It’s hard to read the tea leaves on the future of work with AI. There are such wild extremes between the predictions of techno-utopian boosters and techno-dystopian doomers. It’s exciting and scary at the same time and no one really knows how this will go.
I keep coming back to HBS professor Karim Lakhani’s oft-quoted observation from last year:
“AI is not going to replace humans, but humans with AI are going to replace humans without AI.”
I’ve written a lot about the business adoption of Generative AI and the famous Gartner Hype cycle for emerging technology. In June, I spoke about this at Gartner’s CMO Symposium about the awkward adolescence of AI. We’re at a transition point as “The Peak of Inflated Expectations” gives way to “The Trough of Disillusionment.”
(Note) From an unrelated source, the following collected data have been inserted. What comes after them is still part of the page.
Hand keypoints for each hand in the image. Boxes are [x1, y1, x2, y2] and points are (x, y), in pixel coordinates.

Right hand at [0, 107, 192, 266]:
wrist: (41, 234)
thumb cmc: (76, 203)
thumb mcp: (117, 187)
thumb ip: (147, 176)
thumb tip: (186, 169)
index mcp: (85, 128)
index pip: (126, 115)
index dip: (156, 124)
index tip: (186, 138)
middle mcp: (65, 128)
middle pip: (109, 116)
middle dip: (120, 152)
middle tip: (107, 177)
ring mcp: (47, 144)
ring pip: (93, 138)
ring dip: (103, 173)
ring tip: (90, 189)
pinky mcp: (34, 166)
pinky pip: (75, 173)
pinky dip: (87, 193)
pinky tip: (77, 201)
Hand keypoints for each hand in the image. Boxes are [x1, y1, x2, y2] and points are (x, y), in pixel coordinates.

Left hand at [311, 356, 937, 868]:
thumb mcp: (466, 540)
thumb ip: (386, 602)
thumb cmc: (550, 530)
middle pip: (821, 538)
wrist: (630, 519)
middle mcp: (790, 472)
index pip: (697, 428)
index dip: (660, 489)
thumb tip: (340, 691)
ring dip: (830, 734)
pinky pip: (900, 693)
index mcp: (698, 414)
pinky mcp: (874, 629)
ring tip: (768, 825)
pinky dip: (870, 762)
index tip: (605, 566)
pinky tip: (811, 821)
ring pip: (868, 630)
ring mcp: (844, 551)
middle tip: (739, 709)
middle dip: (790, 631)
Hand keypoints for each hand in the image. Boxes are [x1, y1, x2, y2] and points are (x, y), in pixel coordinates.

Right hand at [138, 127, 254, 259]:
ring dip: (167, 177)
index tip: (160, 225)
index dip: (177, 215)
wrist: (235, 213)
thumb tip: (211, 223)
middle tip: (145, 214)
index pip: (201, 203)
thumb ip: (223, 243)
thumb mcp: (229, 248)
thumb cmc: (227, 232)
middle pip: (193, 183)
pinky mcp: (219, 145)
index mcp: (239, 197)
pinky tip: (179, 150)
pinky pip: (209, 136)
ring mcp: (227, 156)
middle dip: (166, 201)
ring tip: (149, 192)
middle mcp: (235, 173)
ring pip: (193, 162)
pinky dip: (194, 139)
The Upwork Research Institute released a fascinating study a couple weeks ago on the current state of AI at work in the US, UK, Canada, and Australia. The study illustrates the tension of this transition point.
The hype has been high:
“96% of C-suite leaders say they expect the use of AI tools to increase their company’s overall productivity levels. Already, 39% of companies in our study are mandating the use of AI tools, with an additional 46% encouraging their use.”
Yet the results in practice have been wanting:
“Nearly half (47%) of employees using AI say they have no idea how to achieve the productivity gains their employers expect, and 77% say these tools have actually decreased their productivity and added to their workload.”
In the meantime, I think it’s important to keep the conversation going about the nature of work itself. Productivity isn’t the only metric that matters.